Delegacja rosyjskiego Tatarstanu na czele z premierem Aleksiejem Jeoszynem złożyła nielegalną wizytę na tymczasowo okupowanym terytorium obwodu ługańskiego. Jak Zgłoszone Centrum Narodowego Oporu, zwrócili szczególną uwagę na miasto Lisiczańsk.
Jak czytamy w komunikacie Narodowego Centrum Oporu, które podlega Siłom Operacji Specjalnych Sił Zbrojnych Ukrainy, Kreml przydzielił aglomerację Siewierodoniecko-Lisiczańsko-Rubiżne pod pełną kontrolę jej podmiotu – Republiki Tatarstanu. Oficjalnie delegacja zapowiedziała realizację wzorcowych projektów, które powinny wykazać „odbudowę infrastruktury” i rozpoczęcie projektów budowlanych w regionie. Pracownikom przybywającym z tego regionu lokalne administracje okupacyjne przydzielają mieszkania, które okupanci wcześniej uznawali za „bez właściciela”.
«Jednocześnie Tatarstan nadzoruje program, zgodnie z którym ma reedukować miejscową młodzież i czynić z niej nowoczesnych „janczarów”. I tak, tylko w październiku około dwustu dzieci zostało przewiezionych do kazańskiego obozu „Zarecze”, gdzie oprócz działań mających na celu zmianę ich samoidentyfikacji narodowej odbyły się również zawody phygital (połączenie wirtualnych środowisk gier i prawdziwych gier fizycznych).
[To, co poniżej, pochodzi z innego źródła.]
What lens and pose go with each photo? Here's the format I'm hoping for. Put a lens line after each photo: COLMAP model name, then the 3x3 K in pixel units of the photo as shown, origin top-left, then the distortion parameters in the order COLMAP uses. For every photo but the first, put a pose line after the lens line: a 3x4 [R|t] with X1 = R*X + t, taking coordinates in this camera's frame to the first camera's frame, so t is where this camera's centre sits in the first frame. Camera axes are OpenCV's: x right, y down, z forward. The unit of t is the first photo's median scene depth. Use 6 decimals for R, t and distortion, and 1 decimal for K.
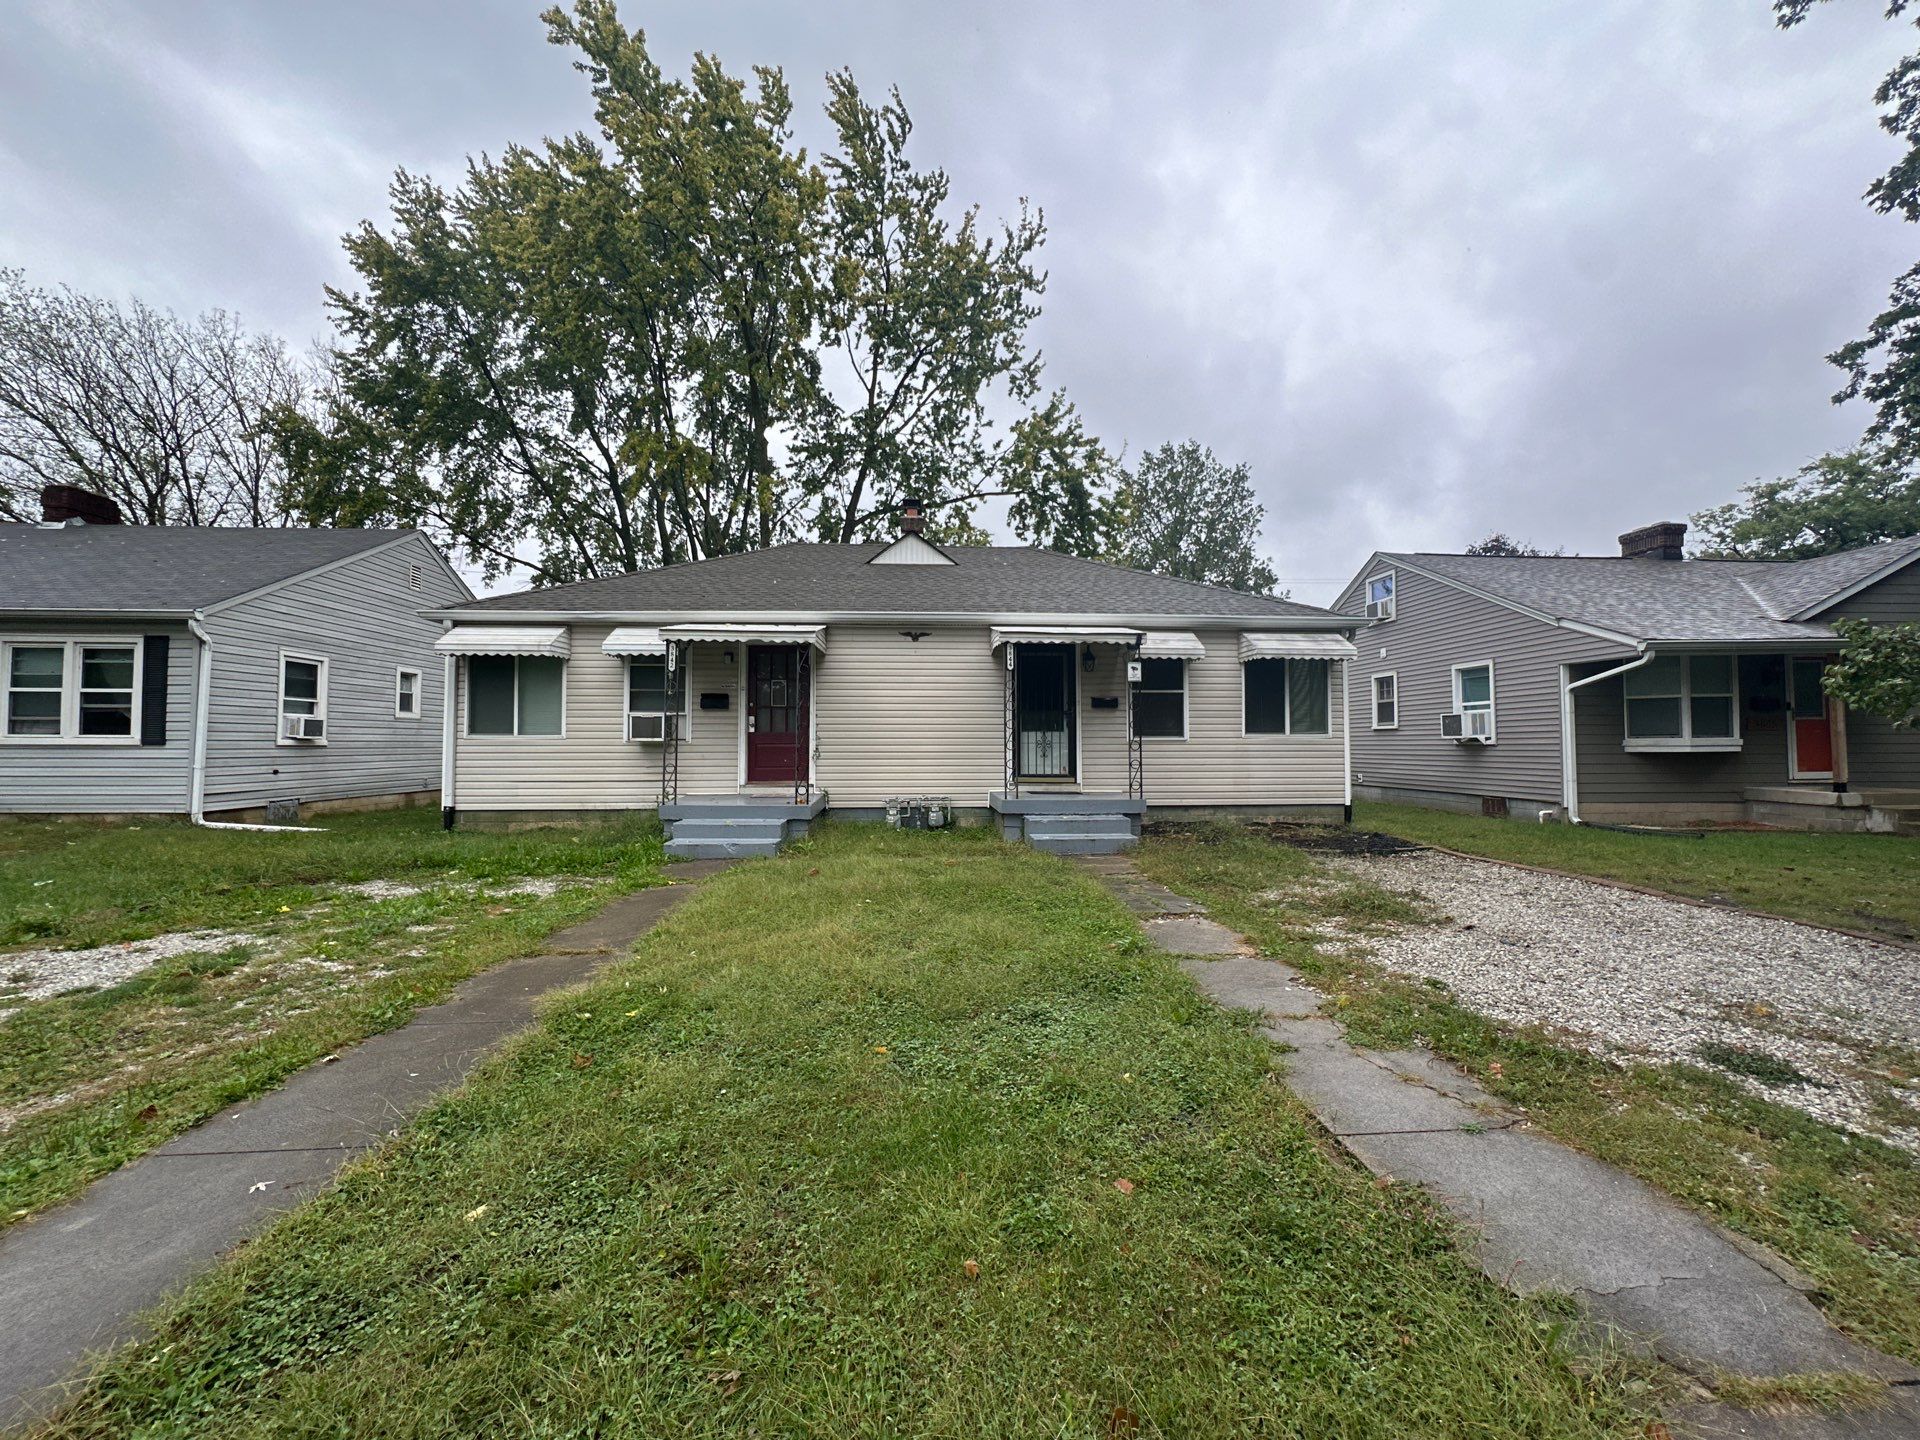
lens RADIAL K [[764.8, 0, 961.7], [0, 764.8, 724.9], [0, 0, 1]] dist [-0.008988, 0.000074]
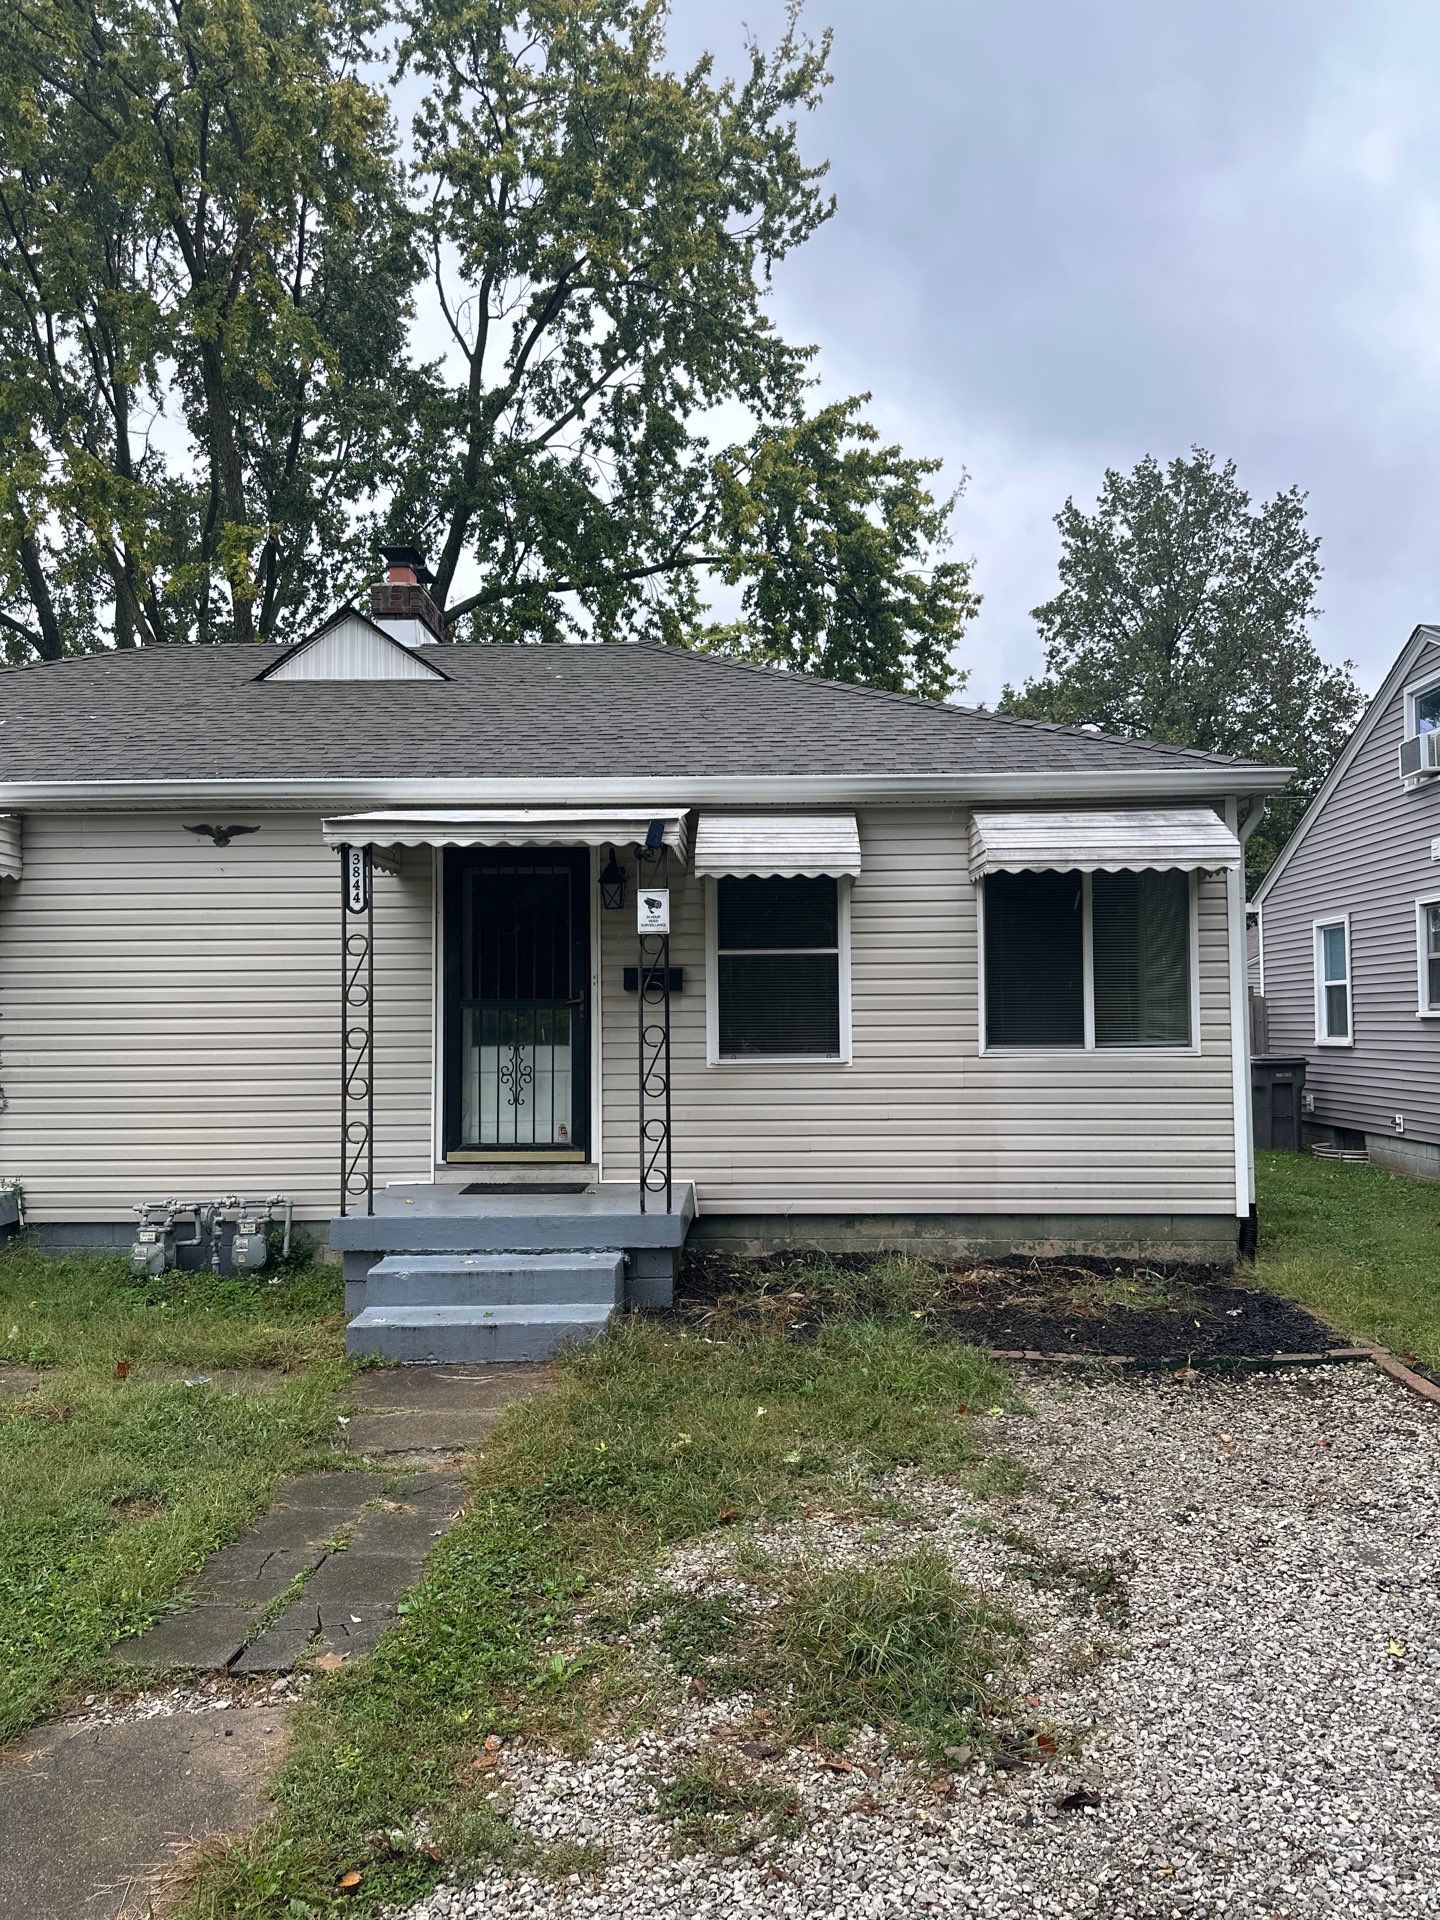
lens RADIAL K [[1361.7, 0, 720.5], [0, 1361.7, 949.4], [0, 0, 1]] dist [0.048780, -0.002101]
pose [[0.996939, -0.011240, -0.077369, 0.285835], [0.009211, 0.999606, -0.026529, -0.024881], [0.077636, 0.025735, 0.996650, 0.224284]]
Niewykluczone, że w przyszłości dzieci będą agitowane za jednostkami kontroli dronów na polu bitwy„, – podkreślono w Centrum Narodowego Oporu.
Zauważyli, że w ramach takiej polityki Tatarstan sfinansuje otwarcie ośrodków egzaminacyjnych w ramach programu „Gotowi do pracy i obrony (GTO)” – zmodernizowanej rosyjskiej formy sportowo-paramilitarnej edukacji młodzieży z obowiązkowym komponentem propagandowym i agitacją do udziału w takich organizacjach paramilitarnych jak „Armia Młodzieży” czy młodzieżówka putinowskiej partii „Jedna Rosja”.
Narodowe Centrum Oporu przypomniało też, że wcześniej Kreml przekazał kontrolę nad tymczasowo okupowanym Donieckiem grupie czeczeńskiego dyktatora Ramzana Kadyrowa.